Borne of his own childhood memories growing up in nature on the outskirts of Ubud, this plan stretches way beyond the school lives of children now in kindergarten.

He looks forward to lending his vision to the new GREEN PLAN for Green School. This plan not only provides the perfect learning environment for the school’s Green Studies programme with the GreenCamp gardeners working side by side with the kids, but also ensures the sustainable management of the land upon which Green School and GreenCamp sits.

Ever since college Orin says he’s been fascinated with providing answers to one question: why is there such ecological dissonance between man and the environment?

From a young age he remembers “always being fascinated with making life out of life: how if you took two chickens they magically turned into more chickens.”

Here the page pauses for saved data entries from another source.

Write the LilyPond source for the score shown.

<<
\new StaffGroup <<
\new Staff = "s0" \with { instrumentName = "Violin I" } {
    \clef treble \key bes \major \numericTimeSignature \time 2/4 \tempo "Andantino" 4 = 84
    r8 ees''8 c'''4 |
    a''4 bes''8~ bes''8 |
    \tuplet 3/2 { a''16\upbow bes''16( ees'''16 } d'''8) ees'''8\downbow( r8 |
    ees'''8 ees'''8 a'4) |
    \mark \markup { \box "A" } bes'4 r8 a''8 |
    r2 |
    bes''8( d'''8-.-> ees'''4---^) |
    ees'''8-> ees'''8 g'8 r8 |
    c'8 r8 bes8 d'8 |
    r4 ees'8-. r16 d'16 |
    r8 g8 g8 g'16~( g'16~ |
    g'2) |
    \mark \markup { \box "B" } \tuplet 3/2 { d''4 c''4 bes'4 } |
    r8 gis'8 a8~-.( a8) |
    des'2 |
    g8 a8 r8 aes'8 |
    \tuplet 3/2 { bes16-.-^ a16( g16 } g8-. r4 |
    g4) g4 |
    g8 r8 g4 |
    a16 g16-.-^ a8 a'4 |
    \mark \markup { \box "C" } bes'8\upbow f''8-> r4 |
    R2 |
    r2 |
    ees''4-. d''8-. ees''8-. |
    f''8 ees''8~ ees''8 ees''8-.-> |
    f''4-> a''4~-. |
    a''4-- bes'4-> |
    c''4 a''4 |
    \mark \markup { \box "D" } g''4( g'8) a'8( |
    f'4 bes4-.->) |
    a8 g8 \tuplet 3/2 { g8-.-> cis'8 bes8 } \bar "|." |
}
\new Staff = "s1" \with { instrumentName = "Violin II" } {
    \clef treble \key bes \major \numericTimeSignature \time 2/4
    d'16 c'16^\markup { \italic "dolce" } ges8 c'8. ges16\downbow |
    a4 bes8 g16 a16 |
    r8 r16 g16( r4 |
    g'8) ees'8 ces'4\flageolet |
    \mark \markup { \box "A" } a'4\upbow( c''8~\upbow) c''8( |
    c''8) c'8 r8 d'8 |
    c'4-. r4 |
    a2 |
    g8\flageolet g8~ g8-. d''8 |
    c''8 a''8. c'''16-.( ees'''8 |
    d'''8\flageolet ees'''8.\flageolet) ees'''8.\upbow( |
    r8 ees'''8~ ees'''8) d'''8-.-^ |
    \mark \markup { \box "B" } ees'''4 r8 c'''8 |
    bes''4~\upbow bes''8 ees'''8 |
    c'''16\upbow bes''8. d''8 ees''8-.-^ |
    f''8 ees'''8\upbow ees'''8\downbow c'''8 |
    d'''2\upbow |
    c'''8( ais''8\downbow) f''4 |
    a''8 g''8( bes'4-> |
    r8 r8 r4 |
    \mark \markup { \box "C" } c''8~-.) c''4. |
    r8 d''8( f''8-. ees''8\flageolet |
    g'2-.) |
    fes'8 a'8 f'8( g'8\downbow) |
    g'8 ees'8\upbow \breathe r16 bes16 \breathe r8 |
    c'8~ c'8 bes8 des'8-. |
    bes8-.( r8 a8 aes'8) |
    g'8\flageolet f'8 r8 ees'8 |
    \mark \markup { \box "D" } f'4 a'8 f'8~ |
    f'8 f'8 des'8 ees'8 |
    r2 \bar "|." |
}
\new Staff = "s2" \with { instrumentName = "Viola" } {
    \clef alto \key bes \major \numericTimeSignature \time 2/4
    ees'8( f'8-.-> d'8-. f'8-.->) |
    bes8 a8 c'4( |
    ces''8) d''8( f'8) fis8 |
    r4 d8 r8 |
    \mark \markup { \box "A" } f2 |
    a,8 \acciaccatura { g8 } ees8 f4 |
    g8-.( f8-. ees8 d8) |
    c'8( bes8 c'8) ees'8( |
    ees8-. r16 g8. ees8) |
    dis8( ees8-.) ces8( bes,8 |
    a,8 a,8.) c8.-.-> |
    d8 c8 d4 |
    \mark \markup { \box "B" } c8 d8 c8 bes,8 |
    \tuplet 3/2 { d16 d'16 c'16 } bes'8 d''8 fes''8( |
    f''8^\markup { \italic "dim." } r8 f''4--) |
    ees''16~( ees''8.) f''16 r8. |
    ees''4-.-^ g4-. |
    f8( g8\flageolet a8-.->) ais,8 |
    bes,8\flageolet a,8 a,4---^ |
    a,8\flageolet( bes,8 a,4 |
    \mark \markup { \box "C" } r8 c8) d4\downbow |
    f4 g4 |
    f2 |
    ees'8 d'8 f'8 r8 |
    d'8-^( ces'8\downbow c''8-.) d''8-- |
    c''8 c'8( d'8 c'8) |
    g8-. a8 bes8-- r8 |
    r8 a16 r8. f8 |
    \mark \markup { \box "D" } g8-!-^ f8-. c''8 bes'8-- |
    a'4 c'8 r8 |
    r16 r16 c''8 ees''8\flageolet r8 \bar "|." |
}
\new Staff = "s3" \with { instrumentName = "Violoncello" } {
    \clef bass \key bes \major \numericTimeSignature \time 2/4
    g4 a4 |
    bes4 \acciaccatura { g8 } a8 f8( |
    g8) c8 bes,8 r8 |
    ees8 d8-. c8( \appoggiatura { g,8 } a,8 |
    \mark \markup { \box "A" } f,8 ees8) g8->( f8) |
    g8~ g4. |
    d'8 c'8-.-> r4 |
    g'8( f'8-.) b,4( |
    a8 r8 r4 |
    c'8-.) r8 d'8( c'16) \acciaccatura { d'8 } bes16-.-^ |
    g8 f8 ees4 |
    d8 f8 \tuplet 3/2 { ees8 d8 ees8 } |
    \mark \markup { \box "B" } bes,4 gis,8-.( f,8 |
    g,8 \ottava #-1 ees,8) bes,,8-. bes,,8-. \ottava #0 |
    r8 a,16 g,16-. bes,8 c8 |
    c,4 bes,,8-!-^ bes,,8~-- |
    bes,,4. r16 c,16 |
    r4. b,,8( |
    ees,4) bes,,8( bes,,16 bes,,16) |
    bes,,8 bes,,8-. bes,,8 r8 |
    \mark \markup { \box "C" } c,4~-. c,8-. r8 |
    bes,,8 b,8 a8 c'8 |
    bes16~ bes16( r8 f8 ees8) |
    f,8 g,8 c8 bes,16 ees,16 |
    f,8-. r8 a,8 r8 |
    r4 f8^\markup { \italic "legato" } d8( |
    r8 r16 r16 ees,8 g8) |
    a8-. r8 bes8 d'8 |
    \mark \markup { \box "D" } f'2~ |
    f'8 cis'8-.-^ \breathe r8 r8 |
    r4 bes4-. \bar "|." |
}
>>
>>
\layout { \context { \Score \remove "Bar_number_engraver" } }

When he was 12 he remembers putting cyanide into the subak, a technique that was practiced by locals to capture fish because it forces them to the surface, stunned and lacking oxygen.

“I remember realising there weren’t as many fish in the suback system to scoop out after that and I remember feeling really guilty,”
he says.

Soon afterwards he went to school in New York and then Australia before ending up at Maxwell International Baha’i School in British Columbia.

He returned to Bali in 2007 and got to work with Jorg Stamn on the building of Green School.

“As a teenager”, he says, “I was depressed with all I saw in the news about how horrible everything was.” He was thankful when mentors such as James Stark and Penny Livingstone came properly into his life.

“James had been at Art School with dad, at that time he was at the cutting edge of permaculture and regenerative design. He was the one who convinced dad to move away from ornamental and landscaping plants at the jewellery factory.

As a result, Orin went to study permaculture in Northern California.

“I’ll never forget the summer I came home from school and dad told me he was going to build a school that was going to change the world. He’d already started getting into bamboo.”

The environment movement, then, had all been about conservation and “I couldn’t see how this included humans as a part of nature.”

“It had always been an adversarial relationship. What I love about permaculture is it sees humans as an opportunity to enhance the natural world.”

Not ready to return to Bali for good, Orin went back to the U.S to get a degree in Environmental Studies at The Evergreen State College, and then spent a year doing a Regenerative Design and Nature Awareness course at the Regenerative Design Institute.

He returned to Bali in 2012 and became involved with the Green School gardens at the end of 2013.

Since then, with support from GreenCamp under the direction of Melissa Abdo, Orin’s vision for a healthier, productive and diverse Green School garden has begun to grow, production has risen and there are more varieties of heirloom and open-pollinated seeds than ever before.


The garden teams have been formed based on their areas of expertise, a composting station has been developed,a long term nursery set up, the subak has been opened up and a rotation system for cows, pigs and chickens is in place. There are now plans for additional fencing.


A document outlining the process for future infrastructure is now underway with plans for increasing food production to supplement the needs of the Green School kitchen and new Farm Stand.


“I want us to plant more annual vegetables and sustainable tropical perennials and to preserve the medicinal, heritage and heirloom seeds“ Orin says.

“We also need to address the rhinoceros beetle and coconut tree problem.”

The land is here as a learning platform for locals and foreigners, for teachers, children and community to connect to nature, he says.


“Tanah Hidup, Benih Hidup, Tanaman Hidup, Orang Hidup,”

“I hope that people will come here not only for the building and education concept, but also for the quality of the gardens’ sustainable systems.”

It is great to see the students working alongside the gardeners, he says.



“I look forward to the day that Green School students know more about the garden than me.”